Let’s compare the aerobic and anaerobic systems briefly before moving on:

  • Aerobic means “with air” which is the body’s ability to produce energy with the use of oxygen. This system is the one mostly used during long distance running. It’s the system we need to be most strong and improve on, as it helps us with endurance. When training aerobically it’s all about getting the heart and lungs strong. Normally you are also working between 60%-80% of your maximum heart rate when training this system.

  • Anaerobic means “without air” which is the body’s ability to produce energy without the use of oxygen. Typically we can’t last long using this system during exercise, with the maximum time usually sitting under 2 minutes. Anaerobic training is usually used during short burst training and a great way to improve your fitness and VO2 max to help improve your overall aerobic capacity.

Now that we understand a little more about these two systems we can see that improving aerobic capacity will help you achieve a cardio endurance goal such as running.

So how exactly can this be done, and how do our bootcamp and other training sessions help you become running fit?

At bootcamp we focus mainly on improving fitness levels as well as building strength endurance throughout the whole body. We do this by using cardio exercises such as running, bodyweight fast moves, plyometrics etc over a prolonged period of time at an intensity that keeps the heart rate in the aerobic zone as mentioned above. Strength endurance is also built by performing weighted exercises at high repetition and gets you strong to perform your everyday activities, as well as being useful for goals such as running.

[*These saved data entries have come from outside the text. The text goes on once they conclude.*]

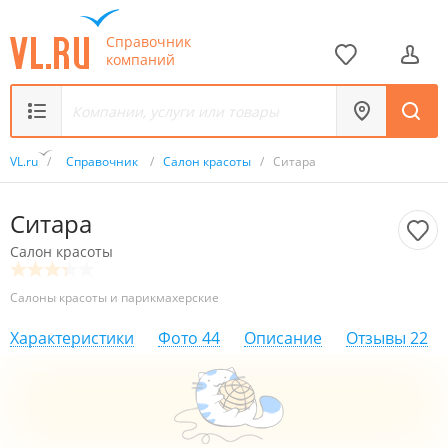
Справочник
компаний
VL.ru
/
Справочник
/
Салон красоты
/
Ситара
Ситара
Салон красоты
Салоны красоты и парикмахерские
Характеристики
Фото
44
Описание
Отзывы
22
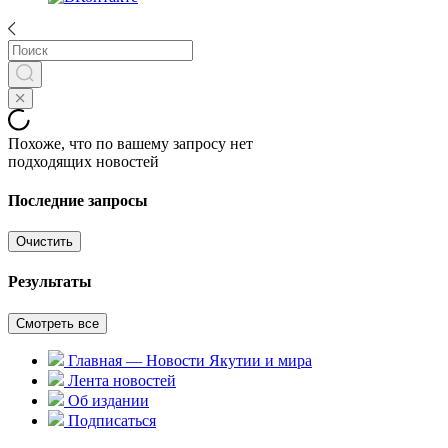
Похоже, что по вашему запросу нет
подходящих новостей
Последние запросы
Очистить
Результаты
Смотреть все
Главная — Новости Якутии и мира
Лента новостей
Об издании
Подписаться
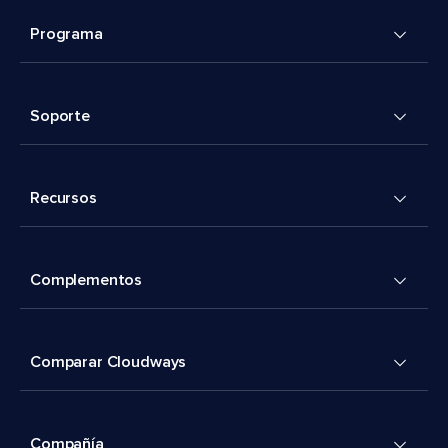
Programa
Soporte
Recursos
Complementos
Comparar Cloudways
Compañía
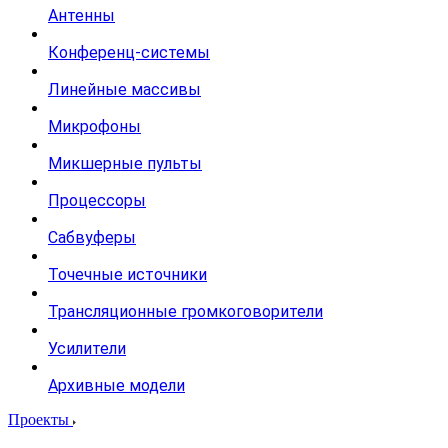
Антенны
Конференц-системы
Линейные массивы
Микрофоны
Микшерные пульты
Процессоры
Сабвуферы
Точечные источники
Трансляционные громкоговорители
Усилители
Архивные модели
Проекты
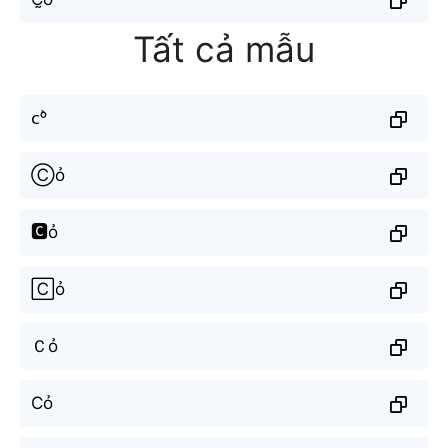
Tất cả mẫu
ᴄᵒ̉
Ⓒỏ
🅲ỏ
🄲ỏ
Ｃỏ
Cỏ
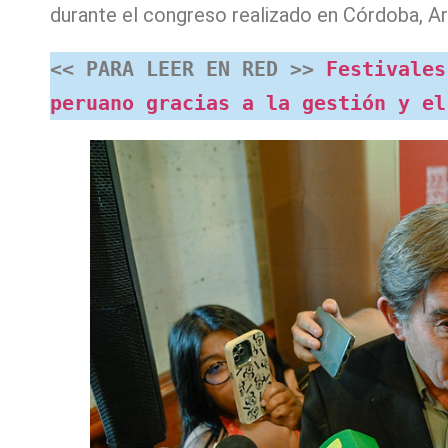
durante el congreso realizado en Córdoba, Ar
<< PARA LEER EN RED >>
 Festivales
peruano gracias a la gestión y el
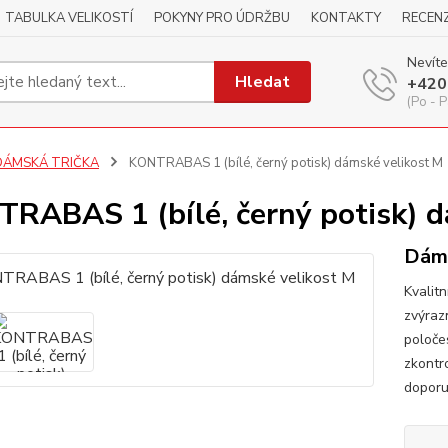
TABULKA VELIKOSTÍ
POKYNY PRO ÚDRŽBU
KONTAKTY
RECEN
Nevíte
Hledat
+420
(Po - P
DÁMSKÁ TRIČKA
KONTRABAS 1 (bílé, černý potisk) dámské velikost M
RABAS 1 (bílé, černý potisk) d
Dáms
Kvalitn
zvýraz
poloče
zkontr
dopor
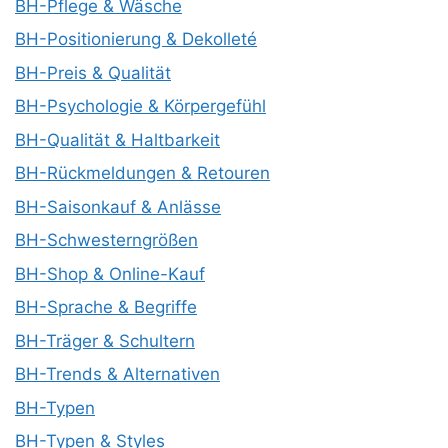
BH-Pflege & Wäsche
BH-Positionierung & Dekolleté
BH-Preis & Qualität
BH-Psychologie & Körpergefühl
BH-Qualität & Haltbarkeit
BH-Rückmeldungen & Retouren
BH-Saisonkauf & Anlässe
BH-Schwesterngrößen
BH-Shop & Online-Kauf
BH-Sprache & Begriffe
BH-Träger & Schultern
BH-Trends & Alternativen
BH-Typen
BH-Typen & Styles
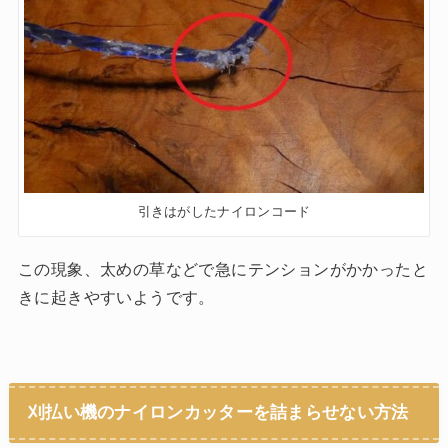
引きはがしたナイロンコード
この現象、太めの草などで急にテンションがかかったと
きに起きやすいようです。
刈払い機のナイロンカッターを詰まらせない方法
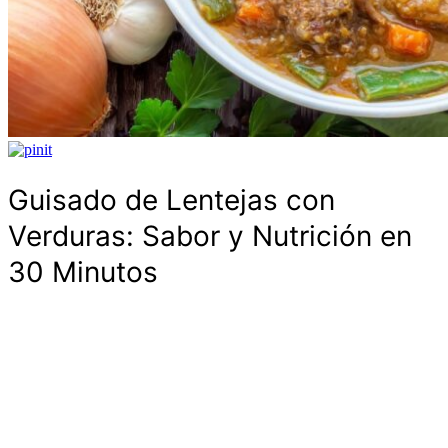
Guisado de Lentejas con
Verduras: Sabor y Nutrición en
30 Minutos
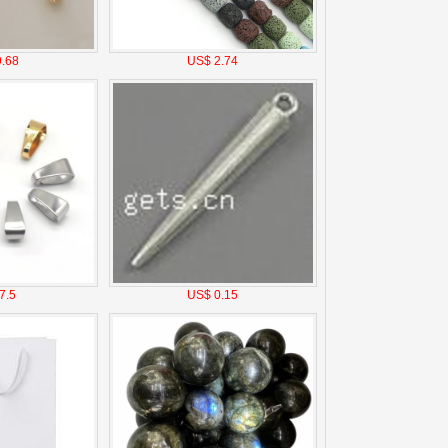
.68
US$ 2.74
7.5
US$ 0.15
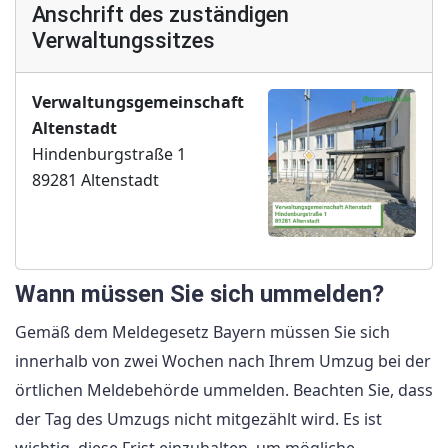
Anschrift des zuständigen
Verwaltungssitzes
Verwaltungsgemeinschaft
Altenstadt
Hindenburgstraße 1
89281 Altenstadt
Wann müssen Sie sich ummelden?
Gemäß dem Meldegesetz Bayern müssen Sie sich
innerhalb von zwei Wochen nach Ihrem Umzug bei der
örtlichen Meldebehörde ummelden. Beachten Sie, dass
der Tag des Umzugs nicht mitgezählt wird. Es ist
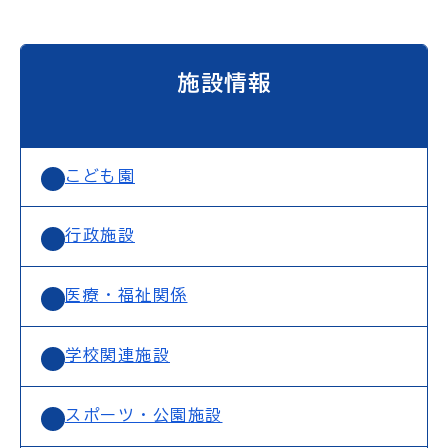
施設情報
こども園
行政施設
医療・福祉関係
学校関連施設
スポーツ・公園施設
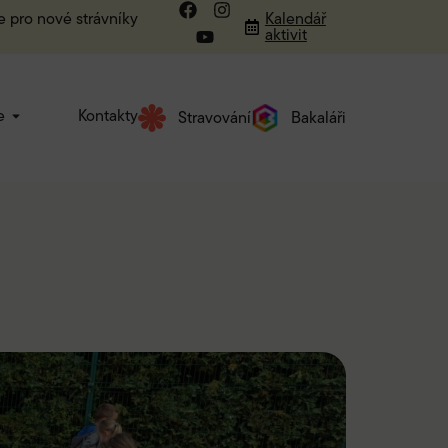
e pro nové strávníky
Kalendář
aktivit
e
Kontakty
Stravování
Bakaláři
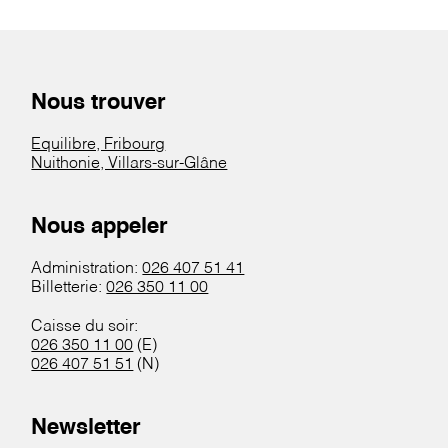
Nous trouver
Equilibre, Fribourg
Nuithonie, Villars-sur-Glâne
Nous appeler
Administration:
026 407 51 41
Billetterie:
026 350 11 00
Caisse du soir:
026 350 11 00
(E)
026 407 51 51
(N)
Newsletter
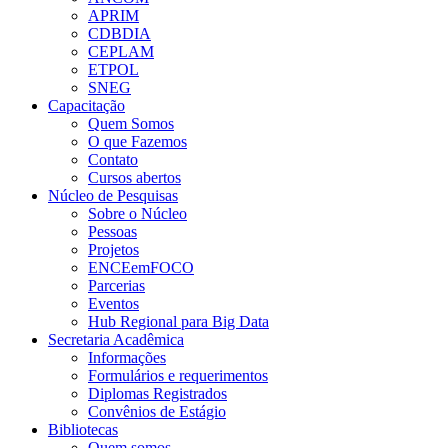
APRIM
CDBDIA
CEPLAM
ETPOL
SNEG
Capacitação
Quem Somos
O que Fazemos
Contato
Cursos abertos
Núcleo de Pesquisas
Sobre o Núcleo
Pessoas
Projetos
ENCEemFOCO
Parcerias
Eventos
Hub Regional para Big Data
Secretaria Acadêmica
Informações
Formulários e requerimentos
Diplomas Registrados
Convênios de Estágio
Bibliotecas
Quem somos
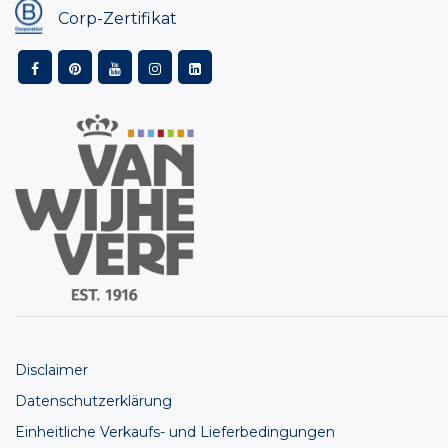
Corp-Zertifikat
Disclaimer
Datenschutzerklärung
Einheitliche Verkaufs- und Lieferbedingungen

Alongside this we also push the body to the anaerobic zone by lifting the heart rate up beyond the 80% mark from time to time. This is done using HIIT (high intensity interval training) which will help improve on your baseline fitness. All of this gives you exactly what you need to improve your aerobic & anaerobic capacity!

Including training like Terminator Fitness has on offer, and a running schedule (based on your goal), you can get yourself to a good level of fitness to feel confident enough to achieve what you set out to do. Alongside this it’s important to include on any training program what your recovery and flexibility training needs to look like. These are both very important parts of ensuring the body gets everything it needs, including rest!